* _Problem requirements_
Output as a numbered list the lines of the material starting with the line containing "Continue the program" and going on through the line containing "If you are successful, you", leaving out blank lines.

* _Working data_
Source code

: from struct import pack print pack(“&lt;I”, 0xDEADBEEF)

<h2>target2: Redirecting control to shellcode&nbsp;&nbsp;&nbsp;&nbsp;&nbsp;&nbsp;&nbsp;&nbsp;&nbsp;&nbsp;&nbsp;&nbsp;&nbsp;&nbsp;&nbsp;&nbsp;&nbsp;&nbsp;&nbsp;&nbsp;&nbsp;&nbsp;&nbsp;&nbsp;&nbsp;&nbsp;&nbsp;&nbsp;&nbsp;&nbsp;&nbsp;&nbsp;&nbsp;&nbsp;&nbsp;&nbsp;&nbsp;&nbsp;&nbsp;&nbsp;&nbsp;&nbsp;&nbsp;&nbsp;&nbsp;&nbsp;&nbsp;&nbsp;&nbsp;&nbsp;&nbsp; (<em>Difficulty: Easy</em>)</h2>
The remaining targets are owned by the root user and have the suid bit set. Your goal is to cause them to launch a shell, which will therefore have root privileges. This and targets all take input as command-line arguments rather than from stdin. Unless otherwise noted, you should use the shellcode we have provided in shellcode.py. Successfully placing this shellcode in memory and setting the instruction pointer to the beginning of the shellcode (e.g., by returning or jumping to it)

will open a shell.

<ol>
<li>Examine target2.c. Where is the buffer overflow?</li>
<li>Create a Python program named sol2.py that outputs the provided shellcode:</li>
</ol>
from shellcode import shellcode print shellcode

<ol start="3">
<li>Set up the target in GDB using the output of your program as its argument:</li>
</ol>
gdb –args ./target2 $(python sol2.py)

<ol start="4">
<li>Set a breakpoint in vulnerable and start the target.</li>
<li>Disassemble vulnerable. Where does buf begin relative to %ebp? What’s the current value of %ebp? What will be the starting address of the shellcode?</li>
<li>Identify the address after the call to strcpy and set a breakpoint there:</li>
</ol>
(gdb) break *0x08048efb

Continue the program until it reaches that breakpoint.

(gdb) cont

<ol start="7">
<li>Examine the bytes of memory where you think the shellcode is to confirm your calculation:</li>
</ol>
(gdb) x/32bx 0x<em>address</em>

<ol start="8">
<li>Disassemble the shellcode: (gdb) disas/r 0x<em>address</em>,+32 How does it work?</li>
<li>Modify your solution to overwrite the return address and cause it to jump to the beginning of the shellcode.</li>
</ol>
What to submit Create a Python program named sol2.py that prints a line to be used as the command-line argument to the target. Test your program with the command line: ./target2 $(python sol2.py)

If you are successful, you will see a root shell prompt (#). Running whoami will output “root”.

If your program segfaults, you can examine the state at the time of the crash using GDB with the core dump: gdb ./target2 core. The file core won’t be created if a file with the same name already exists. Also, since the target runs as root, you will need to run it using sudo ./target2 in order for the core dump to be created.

* _Answer to the exercise_
1. Continue the program until it reaches that breakpoint.
2. (gdb) cont
3. <ol start="7">
4. <li>Examine the bytes of memory where you think the shellcode is to confirm your calculation:</li>
5. </ol>
6. (gdb) x/32bx 0x<em>address</em>
7. <ol start="8">
8. <li>Disassemble the shellcode: (gdb) disas/r 0x<em>address</em>,+32 How does it work?</li>
9. <li>Modify your solution to overwrite the return address and cause it to jump to the beginning of the shellcode.</li>
10. </ol>
11. What to submit Create a Python program named sol2.py that prints a line to be used as the command-line argument to the target. Test your program with the command line: ./target2 $(python sol2.py)
12. If you are successful, you will see a root shell prompt (#). Running whoami will output “root”.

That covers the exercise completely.